I find it mildly amusing that I am not legally required to have a sticker indicating I drive for uber, yet they just sent me one, but the the people who do still don't have one.


----------



## alex16 (Jun 2, 2015)

when will I get uber stickers?


----------



## Mr. T (Jun 27, 2015)

alex16 said:


> when will I get uber stickers?


Great question. However I don't have an answer


----------



## KGB7 (Apr 23, 2015)

alex16 said:


> when will I get uber stickers?


[email protected]


----------



## azndriver87 (Mar 23, 2015)

i drive in DC, MD, VA. only VA legally requires a sticker, most cop don't care.

however in DC and MD is optional.


----------



## OldMillerPlace (Jun 3, 2015)

I'm a guy with a car driving around with an app. I don't need no ****ing sign on my car. Get in and shut up.


----------



## Mr. T (Jun 27, 2015)

OldMillerPlace said:


> I'm a guy with a car driving around with an app. I don't need no ****ing sign on my car. Get in and shut up.


Some places you have to


----------



## OldMillerPlace (Jun 3, 2015)

If you keep following "the rules" they'll just keep giving you more rules...


----------



## Mr. T (Jun 27, 2015)

OldMillerPlace said:


> If you keep following "the rules" they'll just keep giving you more rules...

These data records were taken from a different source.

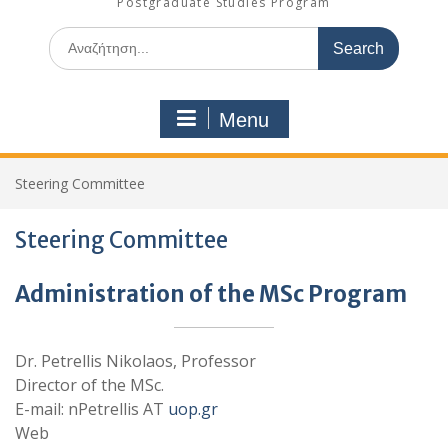
Postgraduate Studies Program
Search
for:
Menu
Steering Committee
Steering Committee
Administration of the MSc Program
Dr. Petrellis Nikolaos, Professor
Director of the MSc.
E-mail: nPetrellis AT
uop.gr
Web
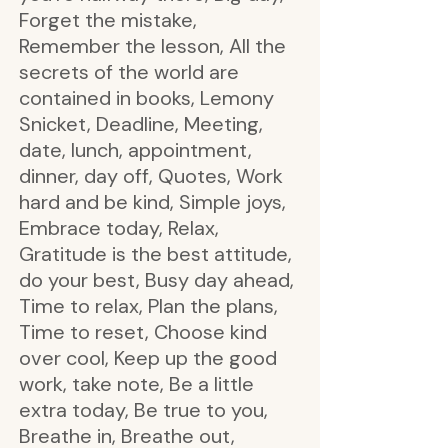
Forget the mistake,
Remember the lesson, All the
secrets of the world are
contained in books, Lemony
Snicket, Deadline, Meeting,
date, lunch, appointment,
dinner, day off, Quotes, Work
hard and be kind, Simple joys,
Embrace today, Relax,
Gratitude is the best attitude,
do your best, Busy day ahead,
Time to relax, Plan the plans,
Time to reset, Choose kind
over cool, Keep up the good
work, take note, Be a little
extra today, Be true to you,
Breathe in, Breathe out,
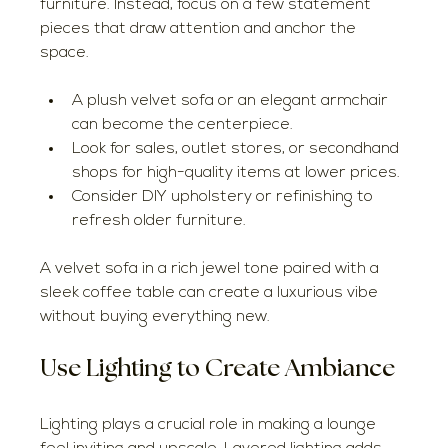
furniture. Instead, focus on a few statement 
pieces that draw attention and anchor the 
space.
A plush velvet sofa or an elegant armchair 
can become the centerpiece.
Look for sales, outlet stores, or secondhand 
shops for high-quality items at lower prices.
Consider DIY upholstery or refinishing to 
refresh older furniture.
A velvet sofa in a rich jewel tone paired with a 
sleek coffee table can create a luxurious vibe 
without buying everything new.
Use Lighting to Create Ambiance
Lighting plays a crucial role in making a lounge 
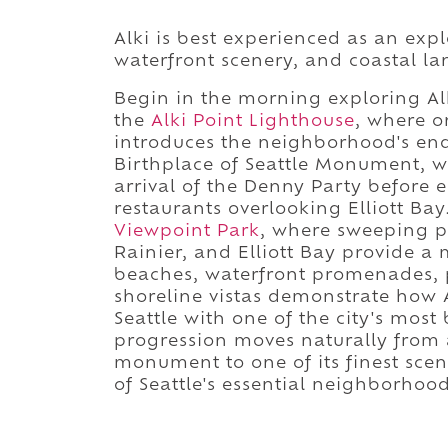
Alki is best experienced as an expl
waterfront scenery, and coastal l
Begin in the morning exploring Alk
the
Alki Point Lighthouse
, where o
introduces the neighborhood's en
Birthplace of Seattle Monument, 
arrival of the Denny Party before e
restaurants overlooking Elliott Ba
Viewpoint Park
, where sweeping p
Rainier, and Elliott Bay provide 
beaches, waterfront promenades, pu
shoreline vistas demonstrate how A
Seattle with one of the city's most
progression moves naturally from a
monument to one of its finest scen
of Seattle's essential neighborhood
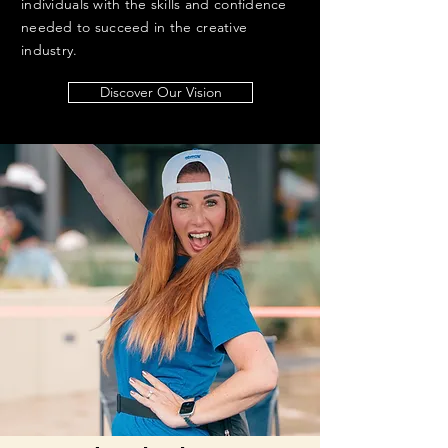
individuals with the skills and confidence
needed to succeed in the creative
industry.
Discover Our Vision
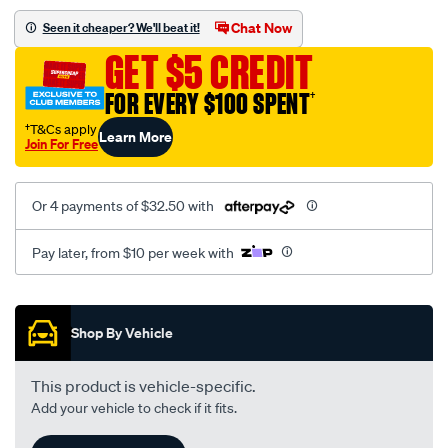
-
Chat Now
Seen it cheaper? We'll beat it!
lv-
GET $5 CREDIT
sedan-
-03-
FOR EVERY $100 SPENT
†
2009-
†T&Cs apply
Learn More
%7E-
Join For Free
03-
2011-
Or 4 payments of $32.50 with
-
tail-
Pay later, from $10 per week with
light-
-
Promotions
right-
Shop By Vehicle
hand-
side/SPO4595810.html
This product is vehicle-specific.
Add your vehicle to check if it fits.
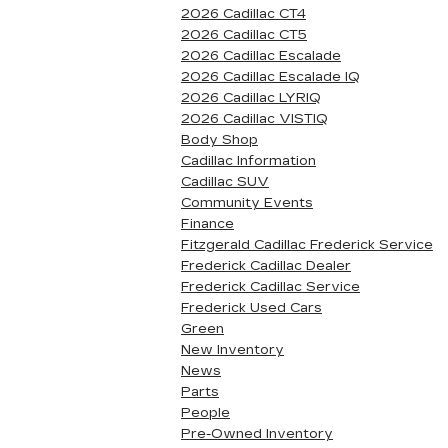
2026 Cadillac CT4
2026 Cadillac CT5
2026 Cadillac Escalade
2026 Cadillac Escalade IQ
2026 Cadillac LYRIQ
2026 Cadillac VISTIQ
Body Shop
Cadillac Information
Cadillac SUV
Community Events
Finance
Fitzgerald Cadillac Frederick Service
Frederick Cadillac Dealer
Frederick Cadillac Service
Frederick Used Cars
Green
New Inventory
News
Parts
People
Pre-Owned Inventory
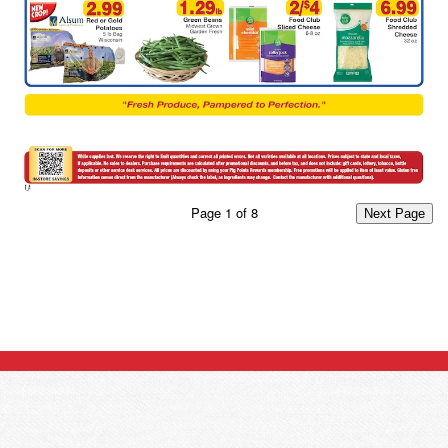
Page
1
of
8
Next Page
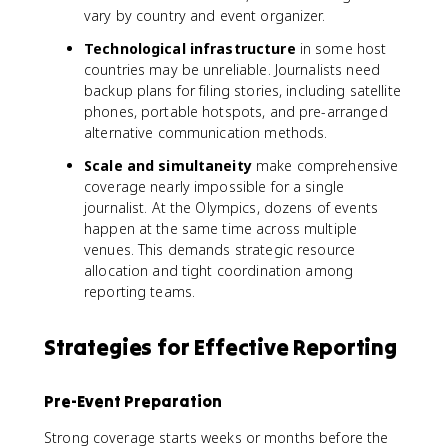
vary by country and event organizer.
Technological infrastructure
in some host
countries may be unreliable. Journalists need
backup plans for filing stories, including satellite
phones, portable hotspots, and pre-arranged
alternative communication methods.
Scale and simultaneity
make comprehensive
coverage nearly impossible for a single
journalist. At the Olympics, dozens of events
happen at the same time across multiple
venues. This demands strategic resource
allocation and tight coordination among
reporting teams.
Strategies for Effective Reporting
Pre-Event Preparation
Strong coverage starts weeks or months before the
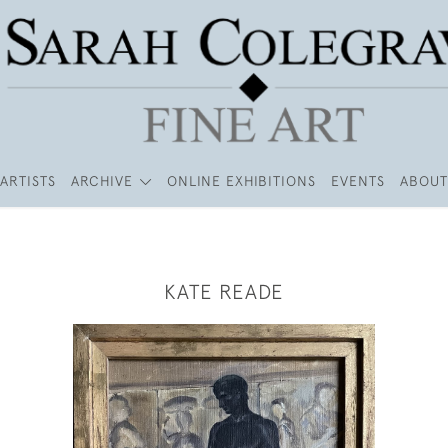
ARTISTS
ARCHIVE
ONLINE EXHIBITIONS
EVENTS
ABOUT
KATE READE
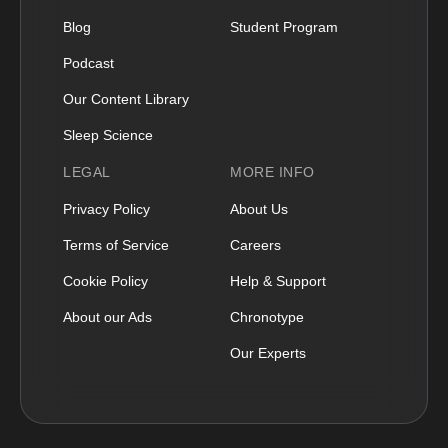
Blog
Student Program
Podcast
Our Content Library
Sleep Science
LEGAL
MORE INFO
Privacy Policy
About Us
Terms of Service
Careers
Cookie Policy
Help & Support
About our Ads
Chronotype
Our Experts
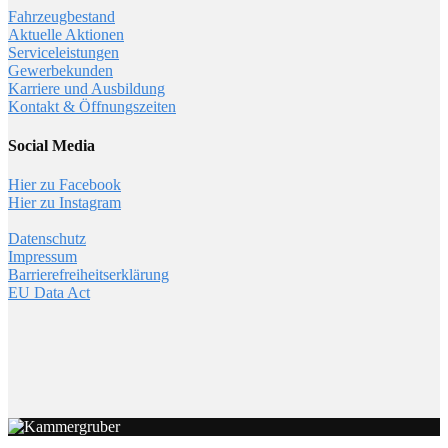
Fahrzeugbestand
Aktuelle Aktionen
Serviceleistungen
Gewerbekunden
Karriere und Ausbildung
Kontakt & Öffnungszeiten
Social Media
Hier zu Facebook
Hier zu Instagram
Datenschutz
Impressum
Barrierefreiheitserklärung
EU Data Act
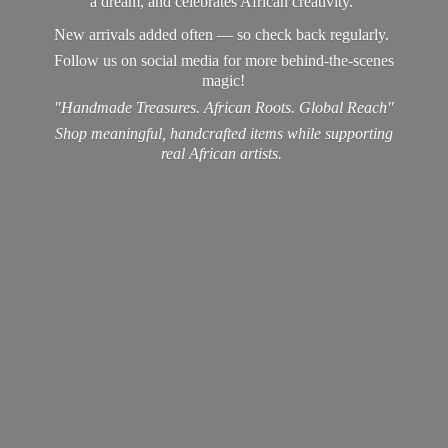
a dream, and celebrates African creativity.
New arrivals added often — so check back regularly.
Follow us on social media for more behind-the-scenes
magic!
"Handmade Treasures. African Roots. Global Reach"
Shop meaningful, handcrafted items while supporting
real
African artists.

It's the law that's requiring it not uber.


----------



## OldMillerPlace (Jun 3, 2015)

Mr. T said:


> It's the law that's requiring it not uber.


All the more reason why we don't need rules / laws like that. I'm giving rides in my car to people I want to. In not a taxi, and I don't need a law telling me I have to have a sticker, or that I need to paint my car any certain color.


----------